● INFORMATION PROVIDED:
——

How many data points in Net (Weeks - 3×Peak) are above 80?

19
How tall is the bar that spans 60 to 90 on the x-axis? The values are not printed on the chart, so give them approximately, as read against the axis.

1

——

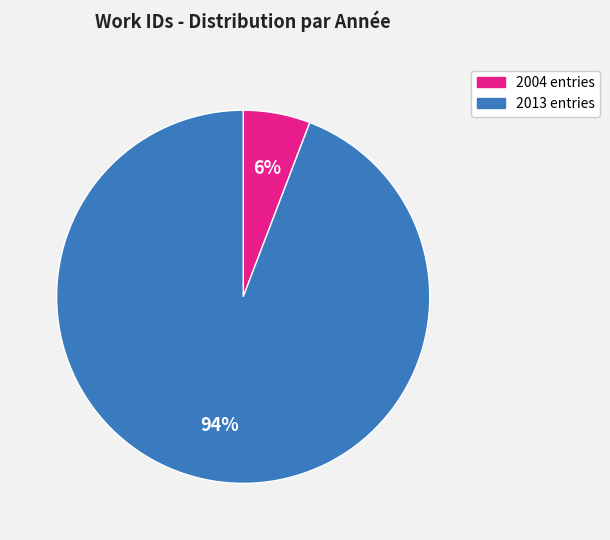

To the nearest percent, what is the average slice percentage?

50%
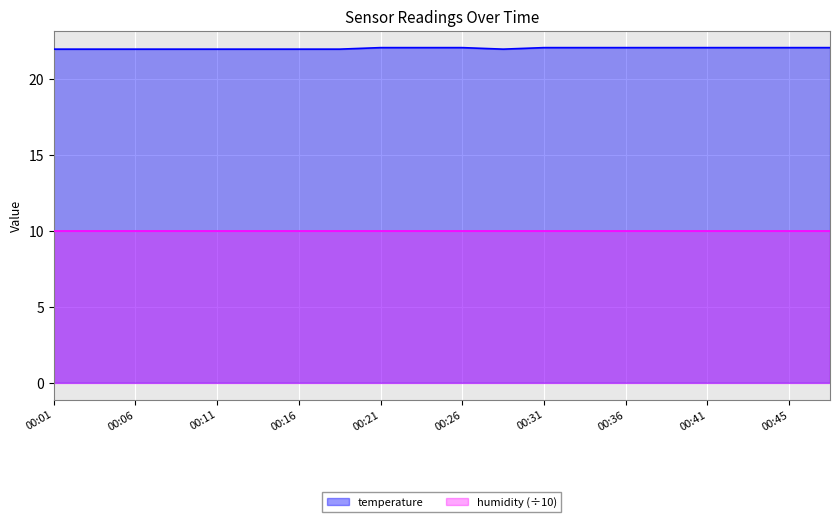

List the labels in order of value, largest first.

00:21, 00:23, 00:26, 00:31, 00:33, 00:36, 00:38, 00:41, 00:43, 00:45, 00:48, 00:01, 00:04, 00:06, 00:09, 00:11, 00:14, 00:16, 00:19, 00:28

——

● WRITTEN TASK: Format everything from the line containing "To the nearest" down to the line containing "00:16, 00:19, 00:28" as a numbered list, including both of those lines and dropping any blank lines. Leave the pictures out of the list.

● SOLUTION TO THIS EXERCISE:
1. To the nearest percent, what is the average slice percentage?
2. 50%
3. List the labels in order of value, largest first.
4. 00:21, 00:23, 00:26, 00:31, 00:33, 00:36, 00:38, 00:41, 00:43, 00:45, 00:48, 00:01, 00:04, 00:06, 00:09, 00:11, 00:14, 00:16, 00:19, 00:28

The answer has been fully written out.